New Registry Will Let Crypto Enthusiasts Put Their Bitcoin and Non-fungible Tokens in Wyoming
Secretary of State seeking input on rules for digital asset registrations
- Published In: Politics
- Last Updated: Aug 03, 2023
Cryptocurrencies like bitcoin exist only in the digital realm, which has created tricky legal questions about jurisdiction. Wyoming is launching a new registry that will allow owners to officially put their digital assets in the state. (Courtesy photo from Jievani Weerasinghe via Unsplash)
By CJ Baker
Special to the Wyoming Truth
With bitcoin, non-fungible tokens and other digital assets lacking a physical form, a common question is, where, exactly, are they? State leaders are offering a potential answer: in Wyoming.
Last winter, the state legislature approved a new registry that will give digital asset owners the ability to declare that their cryptocurrencies or other tokens are located in Wyoming. Doing so would give owners the clarity and benefits of the state’s crypto-friendly laws, which could help in a legal dispute or even for tax purposes.
The registry is set to go live by Dec. 1, and the Wyoming Secretary of State’s Office unveiled proposed rules for the program last week. Public comments are being sought through Sept. 13.
Although the legislation cleared the state Senate and House by wide margins — 28-1 and 43-14, respectively — it still faced a number of questions. Some are related to the ethereal nature of digital assets, which only exist on digital ledgers known as blockchains. During one January hearing, proponent Sen. Chris Rothfuss (D-Laramie) apologized for the “blockchain techie stuff,” after noticing “doubt, uncertainty and bewilderment” on the face of a fellow senator.
“It is all cutting edge; it’s all very complicated and new,” Rothfuss added later, “and that’s the reason why there’s a lot of opportunity for us …”
Even for those familiar with digital assets, there remains an exceptional amount of legal uncertainty for the asset class. For instance, Rothfuss said there are questions about who owns non-fungible tokens (NFTs) or AI-produced artwork and how disputes over those assets would be handled in court.
“That clarity doesn’t exist in other states,” Rothfuss said. “It does exist in Wyoming.”
How many people or entities will take advantage of the state’s new registry — and pay the $500 fee — is another open question. Secretary of State Chuck Gray has been skeptical there will be enough use to cover an estimated $270,000 startup cost. During the session, he said recent launches of two new types of business entities — decentralized autonomous organizations (DAOs) and series limited liability companies — haven’t drawn the interest supporters had hoped.
“I certainly understand the argument that once all these pieces are in place, then it’s going to be a bonanza,” Gray told the Senate corporations committee in January. “But … each time there is a certain argument that this next thing is going to be a bonanza.”

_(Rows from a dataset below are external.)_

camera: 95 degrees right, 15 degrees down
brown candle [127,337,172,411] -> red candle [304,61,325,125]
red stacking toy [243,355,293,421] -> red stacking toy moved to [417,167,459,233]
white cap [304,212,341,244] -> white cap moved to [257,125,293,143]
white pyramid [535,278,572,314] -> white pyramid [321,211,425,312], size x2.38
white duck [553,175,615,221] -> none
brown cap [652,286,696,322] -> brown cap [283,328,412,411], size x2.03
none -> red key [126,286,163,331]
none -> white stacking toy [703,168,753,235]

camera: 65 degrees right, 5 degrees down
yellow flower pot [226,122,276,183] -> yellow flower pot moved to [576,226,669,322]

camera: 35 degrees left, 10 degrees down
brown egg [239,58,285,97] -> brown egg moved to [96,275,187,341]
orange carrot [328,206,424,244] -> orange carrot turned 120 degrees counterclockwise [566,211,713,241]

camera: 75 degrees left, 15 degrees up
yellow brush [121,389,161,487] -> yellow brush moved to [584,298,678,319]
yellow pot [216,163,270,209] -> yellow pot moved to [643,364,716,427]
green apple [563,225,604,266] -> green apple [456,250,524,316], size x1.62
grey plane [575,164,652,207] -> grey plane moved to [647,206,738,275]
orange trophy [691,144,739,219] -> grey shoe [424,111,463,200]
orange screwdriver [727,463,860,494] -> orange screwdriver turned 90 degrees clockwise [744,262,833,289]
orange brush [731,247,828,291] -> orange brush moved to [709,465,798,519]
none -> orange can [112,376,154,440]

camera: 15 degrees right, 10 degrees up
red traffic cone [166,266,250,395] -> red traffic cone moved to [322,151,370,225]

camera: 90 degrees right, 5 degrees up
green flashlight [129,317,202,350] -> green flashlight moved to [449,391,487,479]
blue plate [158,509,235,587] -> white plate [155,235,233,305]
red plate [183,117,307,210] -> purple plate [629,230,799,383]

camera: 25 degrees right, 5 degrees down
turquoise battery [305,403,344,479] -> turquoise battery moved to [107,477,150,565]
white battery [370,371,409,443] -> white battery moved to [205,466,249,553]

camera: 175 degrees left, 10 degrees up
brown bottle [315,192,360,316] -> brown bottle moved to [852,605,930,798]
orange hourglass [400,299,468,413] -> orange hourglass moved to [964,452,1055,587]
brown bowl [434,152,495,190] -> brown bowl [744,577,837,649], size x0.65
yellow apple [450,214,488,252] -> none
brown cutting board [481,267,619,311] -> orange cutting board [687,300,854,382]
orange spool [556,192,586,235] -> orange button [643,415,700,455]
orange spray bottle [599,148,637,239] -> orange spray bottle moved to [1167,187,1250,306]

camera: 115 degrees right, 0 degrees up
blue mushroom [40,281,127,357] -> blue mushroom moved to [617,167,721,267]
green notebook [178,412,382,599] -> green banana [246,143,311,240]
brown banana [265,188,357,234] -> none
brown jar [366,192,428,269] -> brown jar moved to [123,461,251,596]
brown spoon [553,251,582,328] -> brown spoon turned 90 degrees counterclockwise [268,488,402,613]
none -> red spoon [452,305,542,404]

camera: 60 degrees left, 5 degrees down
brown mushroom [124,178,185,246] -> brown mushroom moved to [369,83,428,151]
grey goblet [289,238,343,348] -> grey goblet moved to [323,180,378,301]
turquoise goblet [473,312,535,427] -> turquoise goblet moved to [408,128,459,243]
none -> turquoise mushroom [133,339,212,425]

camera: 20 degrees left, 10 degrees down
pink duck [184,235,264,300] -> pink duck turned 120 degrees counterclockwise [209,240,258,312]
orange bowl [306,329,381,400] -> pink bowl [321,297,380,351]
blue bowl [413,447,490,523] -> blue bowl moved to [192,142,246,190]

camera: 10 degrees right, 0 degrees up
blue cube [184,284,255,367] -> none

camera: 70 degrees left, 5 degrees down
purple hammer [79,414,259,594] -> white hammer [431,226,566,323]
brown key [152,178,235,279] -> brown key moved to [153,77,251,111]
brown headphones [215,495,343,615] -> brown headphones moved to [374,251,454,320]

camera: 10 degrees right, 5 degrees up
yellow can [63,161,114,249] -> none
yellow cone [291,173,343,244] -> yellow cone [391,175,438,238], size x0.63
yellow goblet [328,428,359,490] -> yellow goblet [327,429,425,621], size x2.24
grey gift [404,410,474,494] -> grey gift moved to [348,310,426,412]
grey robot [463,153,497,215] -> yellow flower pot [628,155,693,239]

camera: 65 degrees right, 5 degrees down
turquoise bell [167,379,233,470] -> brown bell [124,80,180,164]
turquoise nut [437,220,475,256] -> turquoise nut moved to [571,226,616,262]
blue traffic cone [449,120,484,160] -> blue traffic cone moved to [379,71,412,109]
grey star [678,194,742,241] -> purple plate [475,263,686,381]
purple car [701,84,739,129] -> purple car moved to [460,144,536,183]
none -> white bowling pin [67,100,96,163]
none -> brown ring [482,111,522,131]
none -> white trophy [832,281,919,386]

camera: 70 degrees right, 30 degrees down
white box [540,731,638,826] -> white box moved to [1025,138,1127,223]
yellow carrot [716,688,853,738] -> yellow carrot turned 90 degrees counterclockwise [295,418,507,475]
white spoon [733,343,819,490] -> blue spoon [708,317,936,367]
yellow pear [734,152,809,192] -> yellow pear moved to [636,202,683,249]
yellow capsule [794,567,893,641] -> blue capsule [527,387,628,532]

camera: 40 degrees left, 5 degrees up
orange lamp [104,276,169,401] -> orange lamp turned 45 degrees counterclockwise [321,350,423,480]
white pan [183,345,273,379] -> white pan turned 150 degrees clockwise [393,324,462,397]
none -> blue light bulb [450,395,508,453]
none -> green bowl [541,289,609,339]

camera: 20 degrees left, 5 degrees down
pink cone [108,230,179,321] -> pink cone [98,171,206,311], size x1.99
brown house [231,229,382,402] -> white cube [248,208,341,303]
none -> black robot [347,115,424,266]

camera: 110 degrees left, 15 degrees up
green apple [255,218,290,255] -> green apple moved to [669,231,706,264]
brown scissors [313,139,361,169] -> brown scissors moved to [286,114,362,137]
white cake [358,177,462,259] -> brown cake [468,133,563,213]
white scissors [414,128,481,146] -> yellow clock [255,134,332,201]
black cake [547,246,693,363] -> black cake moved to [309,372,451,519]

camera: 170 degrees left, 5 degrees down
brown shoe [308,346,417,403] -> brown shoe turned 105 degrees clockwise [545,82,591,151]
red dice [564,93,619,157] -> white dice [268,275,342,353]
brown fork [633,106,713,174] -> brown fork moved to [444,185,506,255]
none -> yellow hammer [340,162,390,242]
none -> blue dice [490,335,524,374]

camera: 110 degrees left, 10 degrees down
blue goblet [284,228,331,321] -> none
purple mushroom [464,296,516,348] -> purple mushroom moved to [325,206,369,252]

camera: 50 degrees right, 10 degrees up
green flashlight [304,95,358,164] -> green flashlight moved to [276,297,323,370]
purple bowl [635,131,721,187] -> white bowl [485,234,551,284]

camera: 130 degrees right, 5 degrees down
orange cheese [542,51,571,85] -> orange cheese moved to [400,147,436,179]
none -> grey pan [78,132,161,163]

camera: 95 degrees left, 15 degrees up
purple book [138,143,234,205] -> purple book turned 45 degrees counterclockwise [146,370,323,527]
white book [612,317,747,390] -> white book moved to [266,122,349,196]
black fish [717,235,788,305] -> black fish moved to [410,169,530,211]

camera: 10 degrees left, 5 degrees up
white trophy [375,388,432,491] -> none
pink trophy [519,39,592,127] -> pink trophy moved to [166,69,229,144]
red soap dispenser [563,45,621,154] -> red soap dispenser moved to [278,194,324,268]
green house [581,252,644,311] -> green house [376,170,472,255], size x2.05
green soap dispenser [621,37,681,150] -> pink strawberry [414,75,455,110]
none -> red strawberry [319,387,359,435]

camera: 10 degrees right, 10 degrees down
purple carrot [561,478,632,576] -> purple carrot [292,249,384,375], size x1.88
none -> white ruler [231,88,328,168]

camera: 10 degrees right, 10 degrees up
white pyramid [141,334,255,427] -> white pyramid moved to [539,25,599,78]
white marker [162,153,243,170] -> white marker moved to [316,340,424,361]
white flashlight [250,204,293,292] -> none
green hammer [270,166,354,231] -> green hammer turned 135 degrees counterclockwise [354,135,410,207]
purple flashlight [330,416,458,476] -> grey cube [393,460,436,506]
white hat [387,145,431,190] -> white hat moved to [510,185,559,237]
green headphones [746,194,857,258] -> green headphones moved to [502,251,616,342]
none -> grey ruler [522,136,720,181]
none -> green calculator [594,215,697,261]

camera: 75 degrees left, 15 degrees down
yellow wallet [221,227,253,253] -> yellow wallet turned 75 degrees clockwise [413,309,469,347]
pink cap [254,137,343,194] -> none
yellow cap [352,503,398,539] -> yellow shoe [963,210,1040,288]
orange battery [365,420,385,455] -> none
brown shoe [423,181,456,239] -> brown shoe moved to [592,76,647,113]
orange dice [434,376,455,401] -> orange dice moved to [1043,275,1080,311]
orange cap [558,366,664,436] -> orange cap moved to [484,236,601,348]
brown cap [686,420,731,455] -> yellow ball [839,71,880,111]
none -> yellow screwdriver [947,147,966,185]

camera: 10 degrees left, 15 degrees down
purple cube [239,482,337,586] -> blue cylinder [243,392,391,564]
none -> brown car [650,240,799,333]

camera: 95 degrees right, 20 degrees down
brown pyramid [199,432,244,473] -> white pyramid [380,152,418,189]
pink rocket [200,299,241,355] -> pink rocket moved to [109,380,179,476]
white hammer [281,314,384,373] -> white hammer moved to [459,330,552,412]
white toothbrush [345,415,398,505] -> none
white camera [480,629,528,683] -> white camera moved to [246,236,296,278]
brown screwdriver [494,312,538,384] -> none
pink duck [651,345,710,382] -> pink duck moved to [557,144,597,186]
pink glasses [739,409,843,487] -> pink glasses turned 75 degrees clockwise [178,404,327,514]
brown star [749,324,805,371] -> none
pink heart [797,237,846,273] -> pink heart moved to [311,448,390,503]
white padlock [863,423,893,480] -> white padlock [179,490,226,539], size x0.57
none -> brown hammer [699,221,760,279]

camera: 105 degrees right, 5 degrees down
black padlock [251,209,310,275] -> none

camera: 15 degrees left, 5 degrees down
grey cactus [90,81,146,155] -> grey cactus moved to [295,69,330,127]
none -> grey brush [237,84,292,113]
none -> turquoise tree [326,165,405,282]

Rothfuss countered that there’s “a lot” of interest in registration, “and there are billions and billions of dollars of digital assets out there that don’t have a lot of legal standing.”
One caveat is that only Wyoming residents and Wyoming-incorporated business entities can apply. On blockchains where assets can be irrevocably and anonymously transferred anywhere at any time, the ties to an owner or registered agent in Wyoming are intended as a safeguard against bad actors.
Rep. Jared Olsen (R-Cheyenne) added that the ultimate aim of the blockchain push is to bring more people and businesses to Wyoming. The Legislature’s blockchain committee, which Olsen co-chairs, has recently been “a lot more aggressive on saying, ‘No, we want you here,’” he said at a February House corporations hearing.
Personally, however, Olsen supported opening the registry to residents and businesses outside the state. He suggested there was little potential for abuse.
In the case of an NFT, “we’re talking [for example] about the gif image of a basketball player dunking a ball,” Olsen said. “So I don’t know what nefariously could occur in registering an asset.”
The House removed the requirement that the entity or person be in Wyoming, but it was reinstated after pushback from senators and Gray.
In addition to paying the $500 fee, applicants must provide their name, address, information about their digital asset and proof they own it. The rules proposed by the Secretary of State’s Office spell out the details of that process. For instance, owners will need to use the asset (or the digital wallet/address holding it) to provide a cryptographic signature that incorporates unique information from the secretary’s office.
Registrations will last five years by default and can be renewed for $250.
Although Gray estimated it would cost roughly $266,500 to implement Senate File 76, the Legislature provided $170,000. It will take 340 registrations to recoup that cost.
As of Tuesday, the office was still awaiting its first comment.